Chi ha in mano il telecomando è, senza dubbio, l’Arabia Saudita che ha scatenato, da oltre un anno, la guerra dei prezzi e che non ha alcun interesse a tagliare la produzione per consentire un probabile rialzo delle quotazioni, almeno nel breve periodo, per le seguenti motivazioni:
– USA: gli arabi hanno dichiarato “guerra” alla nascente industria estrattiva dello Shale oil negli Stati Uniti. Quest’ultima ha raggiunto in poco più di un lustro la produzione di 9 milioni di barili al giorno, seconda solo alla Russia ed alla stessa Arabia Saudita.
– RUSSIA: dopo il sostegno militare da parte di Putin alla Siria di Assad, Ryad vuole appesantire il bilancio statale sovietico, già gravemente deficitario a causa del crollo delle entrate fiscali dalle principali materie prime ed in particolare il petrolio.

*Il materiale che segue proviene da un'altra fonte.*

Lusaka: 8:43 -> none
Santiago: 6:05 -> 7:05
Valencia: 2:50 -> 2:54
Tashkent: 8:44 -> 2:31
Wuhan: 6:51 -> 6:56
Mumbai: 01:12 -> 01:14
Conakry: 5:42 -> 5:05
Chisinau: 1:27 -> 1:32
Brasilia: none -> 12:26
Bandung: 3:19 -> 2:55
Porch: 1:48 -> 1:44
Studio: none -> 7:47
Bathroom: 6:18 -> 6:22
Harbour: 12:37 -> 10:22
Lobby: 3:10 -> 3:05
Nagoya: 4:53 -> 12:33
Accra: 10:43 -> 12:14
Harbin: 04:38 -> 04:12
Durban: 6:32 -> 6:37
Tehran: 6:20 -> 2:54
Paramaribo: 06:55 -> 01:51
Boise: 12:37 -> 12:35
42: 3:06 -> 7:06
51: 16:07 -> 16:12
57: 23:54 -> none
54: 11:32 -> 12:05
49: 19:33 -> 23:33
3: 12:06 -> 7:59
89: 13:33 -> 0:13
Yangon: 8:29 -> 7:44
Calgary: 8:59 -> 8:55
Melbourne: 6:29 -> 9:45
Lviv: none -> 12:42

– IRAN/IRAQ: i sauditi hanno interesse ad indebolire economicamente sia Teheran, da poco riabilitata ad esportare greggio dopo la cancellazione delle sanzioni internazionali ed acerrimo nemico anche nella questione siriana, che il suo principale alleato sciita iracheno.
Dalla politica all’economia. Anche l’Arabia Saudita soffre la caduta così repentina del prezzo del petrolio e registra livelli di deficit, già dal 2015, dopo anni di surplus di bilancio. Il Paese arabo è convinto, tuttavia, di poter resistere più a lungo dei concorrenti e non cederà facilmente prima di avere messo in ginocchio economicamente alcuni di essi.
Con la produzione ancora così elevata, malgrado la chiusura di diversi pozzi negli Stati Uniti, l’eccesso di offerta rispetto alla domanda è ai massimi storici con oltre 3,5 milioni di barili al giorno, verso i soli 200.000 di inizio 2015. Difficile, in tale contesto, pensare che il rimbalzo dell’oro nero abbia i fondamentali per continuare a correre, se non alimentato da nuove motivazioni solo speculative.